We can't look out for number one because there is no number one. The world is a team.
RON MCCANN AND JOE VITALE, THE JOY OF SERVICE

Office politics is characterized by infighting, power plays, hidden agendas, manoeuvring, and pettiness. If unchecked, it can have disastrous consequences on morale and an organization's ability to meet its mandate. Here are some guidelines to help you cope:

  1. Recognize that no organization is free of politics. It is an inherent part of organizations.

  2. Understand that it is difficult to remain neutral. It's like being in a battlefield. If you're in the middle, trying to pick up bodies, you could get hit by the crossfire. It's better to learn how to play the game smart, so that you either win more often or survive a loss.

  3. Before you commit to enter a battle between two opposing camps, consider the following:

    • Pick your battles. Don't get involved in every issue. Pick those that give you a good chance of being on the winning side.

    • Get a sense of what senior people are thinking. Look at issues from their perspective and join the side that aligns with real power-brokers.

    • Only fight battles you're likely to win. Don't fight against large odds, senior people, or large numbers unless the issue is of major philosophical importance to you and you're prepared to lose your job because of it.
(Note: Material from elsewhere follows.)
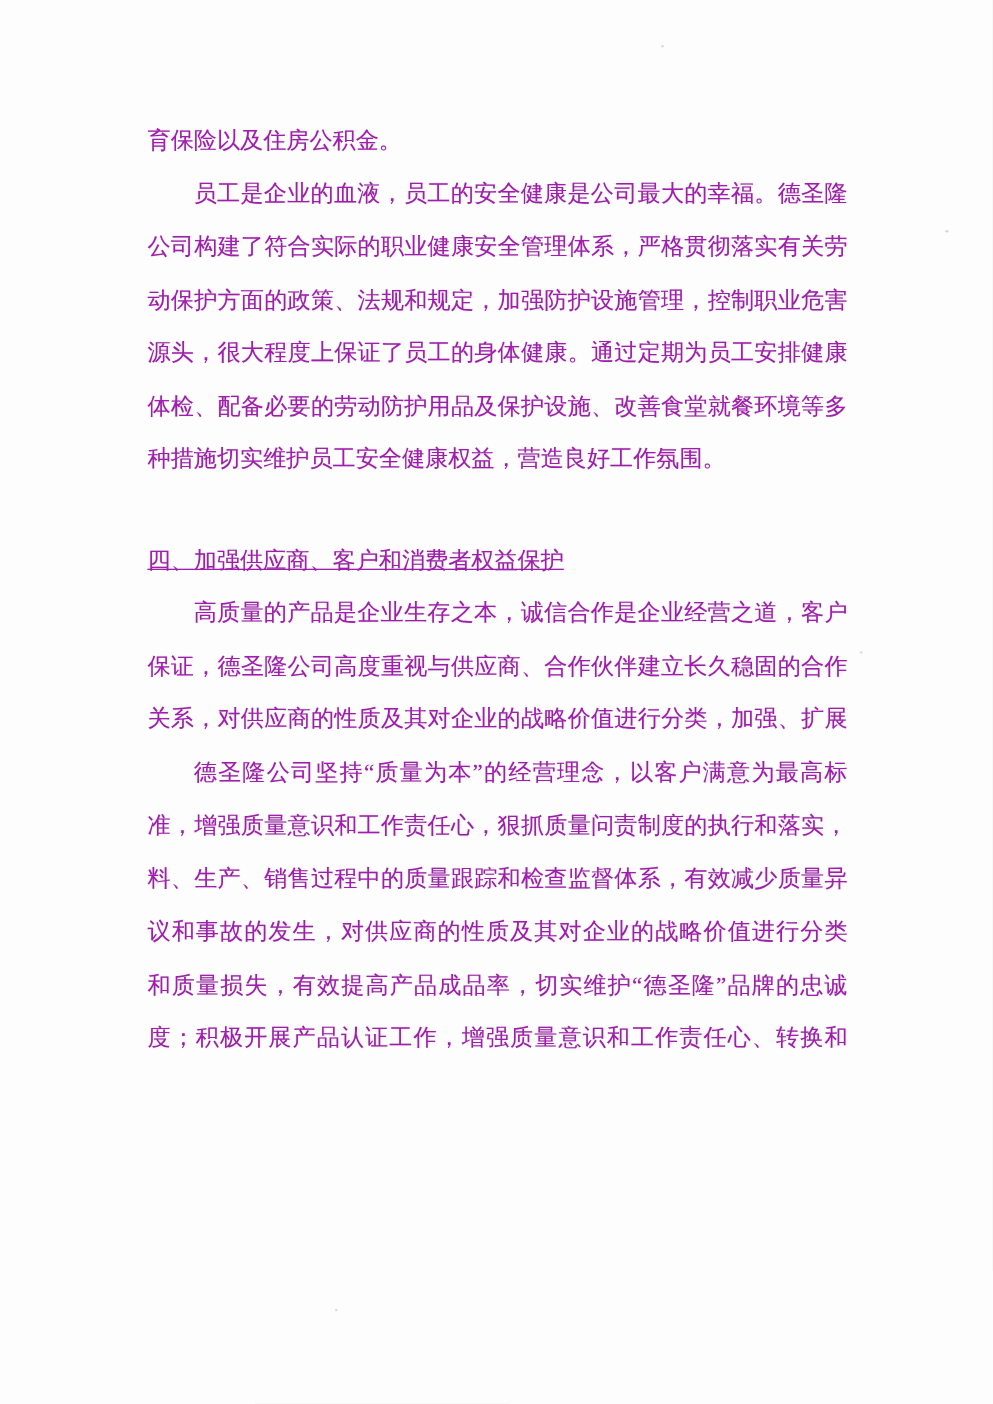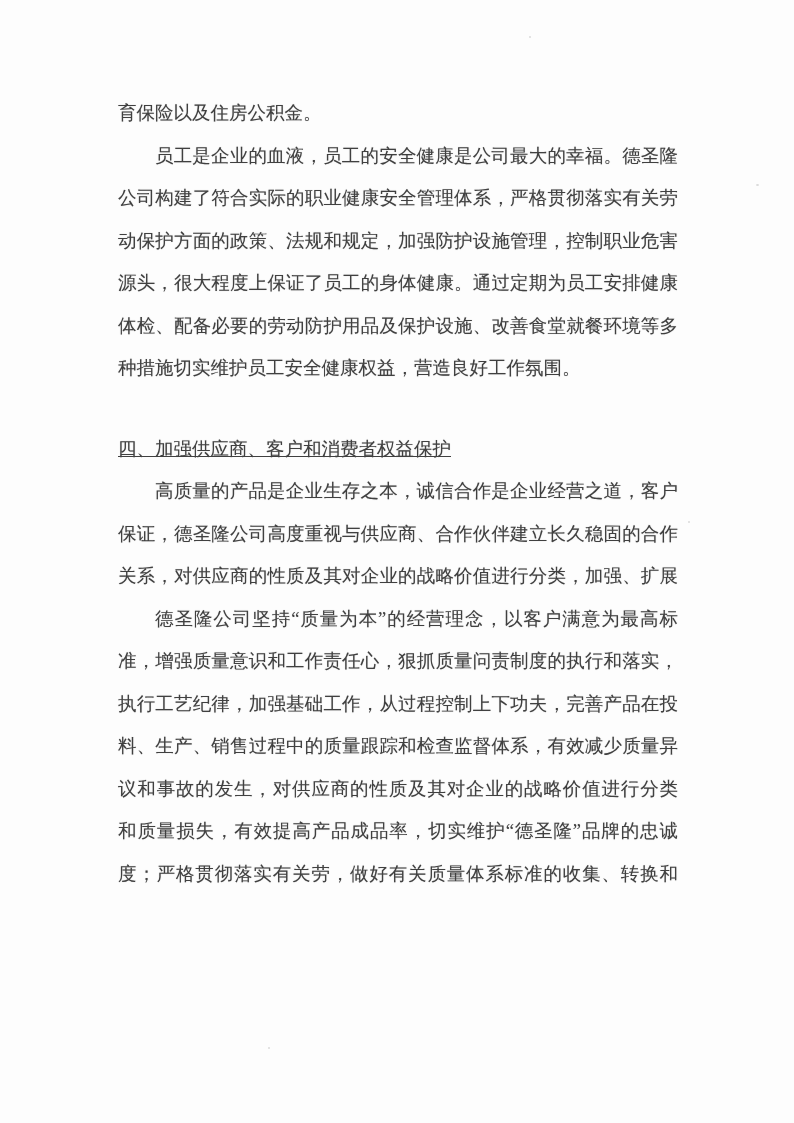"育保险以及住房公积金。" .content { color: #404040 -> #a21caf }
    • Make sure you have allies who will stand with you and defend your position. The more senior the people in your "posse," the more energy you can put into the conflict.

    • Have some empathy for the other side. See things from that point of view. Maybe there is more than one way of doing things. This way, you'll spend time on issues of real difference, instead of appearing petty on all issues.

    • Look for common ground. Often our differences are semantic but not fundamental.

    • Take the big-picture perspective. In the overall scheme of things, how important is the issue you are fighting for? Learn to let go of issues that are not important, or trade favours so you can win some battles too.

    • Maintain a sense of humour; it often breaks the tension and allows people to collaborate more readily.

    • Reduce your personal criticism of others, focusing more on issues. It's easy to fault others and just as easy for them to fault you.

  4. If you notice faction fights developing, consider these strategies:

    • Avoid joining a faction that is trying to bring down your boss. This is unethical and could easily backfire on you.

    • Avoid taking a position that is contrary to the interests of the organization.

    • Consider getting off the boat if you feel your faction is about to lose. But don't get into the opponent's boat — it's probably time to be neutral and lie low for a while.

    • Fight important battles hard. But also fight fair. Don't resort to unethical practices — they'll come back to haunt you.

    • Form alliances of your own with like-minded people. This will promote the longevity of your relationships. Teaming up with people whose values differ from your own will require you to compromise yourself and your principles.